▶ _TASK TO CARRY OUT_
Find the word "Geometrik" in the data below and copy each line that holds it.

▶ _RECORD EXTRACTS_
********************

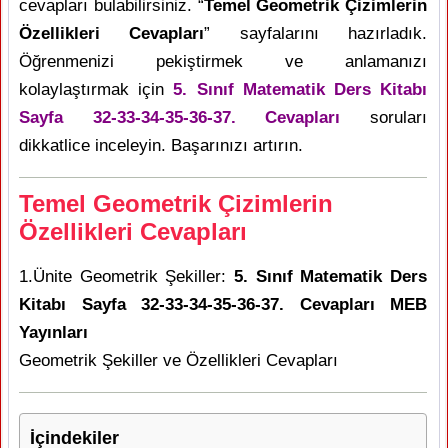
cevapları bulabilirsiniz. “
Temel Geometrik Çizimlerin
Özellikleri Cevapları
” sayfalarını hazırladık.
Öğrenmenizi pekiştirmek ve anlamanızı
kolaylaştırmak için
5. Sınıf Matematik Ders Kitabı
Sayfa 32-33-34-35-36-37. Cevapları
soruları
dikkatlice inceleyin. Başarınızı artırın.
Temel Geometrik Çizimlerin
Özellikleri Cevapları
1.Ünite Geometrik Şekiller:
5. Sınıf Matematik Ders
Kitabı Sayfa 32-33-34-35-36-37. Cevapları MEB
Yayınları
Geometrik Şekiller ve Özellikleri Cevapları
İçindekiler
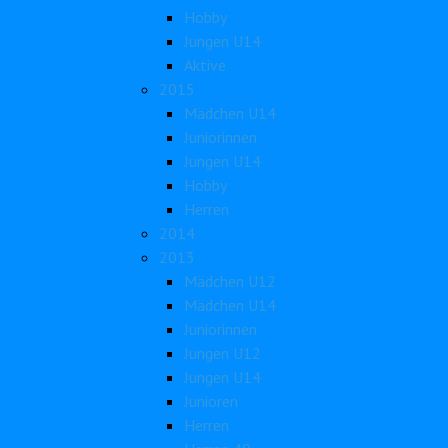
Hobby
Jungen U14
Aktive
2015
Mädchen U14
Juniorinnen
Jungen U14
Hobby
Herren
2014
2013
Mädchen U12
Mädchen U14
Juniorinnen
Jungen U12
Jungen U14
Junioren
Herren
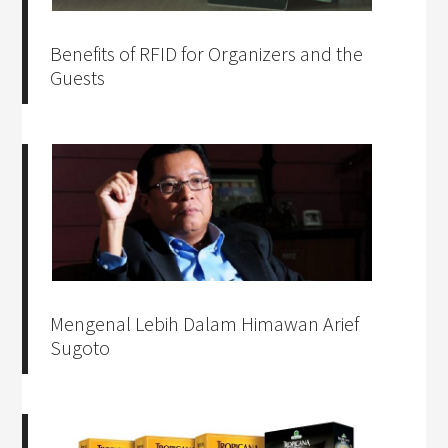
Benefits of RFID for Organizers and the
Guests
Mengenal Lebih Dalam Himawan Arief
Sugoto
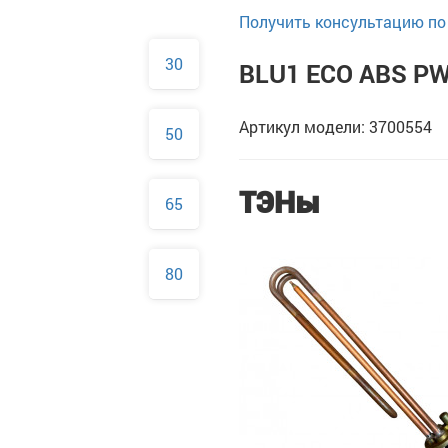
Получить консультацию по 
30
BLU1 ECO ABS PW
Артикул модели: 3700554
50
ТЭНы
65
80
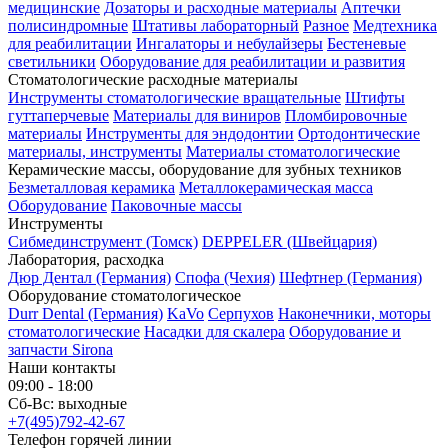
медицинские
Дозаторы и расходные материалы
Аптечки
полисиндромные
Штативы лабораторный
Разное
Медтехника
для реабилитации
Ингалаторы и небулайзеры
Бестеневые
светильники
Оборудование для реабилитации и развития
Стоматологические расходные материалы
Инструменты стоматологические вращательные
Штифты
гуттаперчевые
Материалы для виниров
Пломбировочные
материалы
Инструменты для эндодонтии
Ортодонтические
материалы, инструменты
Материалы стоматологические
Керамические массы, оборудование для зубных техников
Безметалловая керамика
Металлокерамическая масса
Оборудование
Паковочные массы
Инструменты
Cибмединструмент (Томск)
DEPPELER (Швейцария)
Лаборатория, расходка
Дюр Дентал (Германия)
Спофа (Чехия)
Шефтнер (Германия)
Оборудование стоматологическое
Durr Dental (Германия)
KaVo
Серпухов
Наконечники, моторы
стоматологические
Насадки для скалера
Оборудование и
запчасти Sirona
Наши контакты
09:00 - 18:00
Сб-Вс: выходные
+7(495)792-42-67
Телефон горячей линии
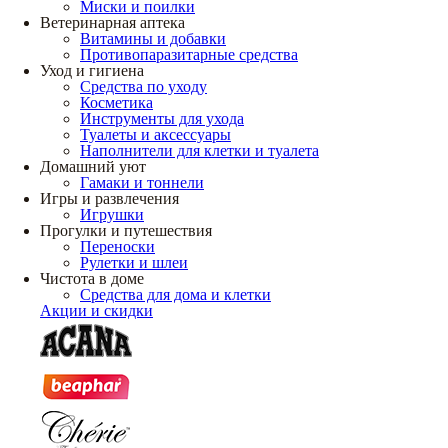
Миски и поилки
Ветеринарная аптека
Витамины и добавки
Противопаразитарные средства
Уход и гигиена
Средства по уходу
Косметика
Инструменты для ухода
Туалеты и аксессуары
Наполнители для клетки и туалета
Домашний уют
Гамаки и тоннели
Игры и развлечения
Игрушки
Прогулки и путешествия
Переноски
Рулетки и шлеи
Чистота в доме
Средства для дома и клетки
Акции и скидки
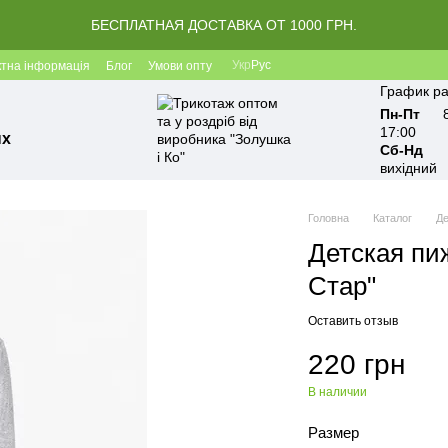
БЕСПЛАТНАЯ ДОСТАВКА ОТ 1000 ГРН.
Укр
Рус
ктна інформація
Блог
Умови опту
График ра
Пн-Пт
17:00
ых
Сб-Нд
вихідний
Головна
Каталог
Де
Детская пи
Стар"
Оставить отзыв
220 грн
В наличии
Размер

********************

▶ _COMPLETED TASK_
Temel Geometrik Çizimlerin
Temel Geometrik Çizimlerin
1.Ünite Geometrik Şekiller:
Geometrik Şekiller ve Özellikleri Cevapları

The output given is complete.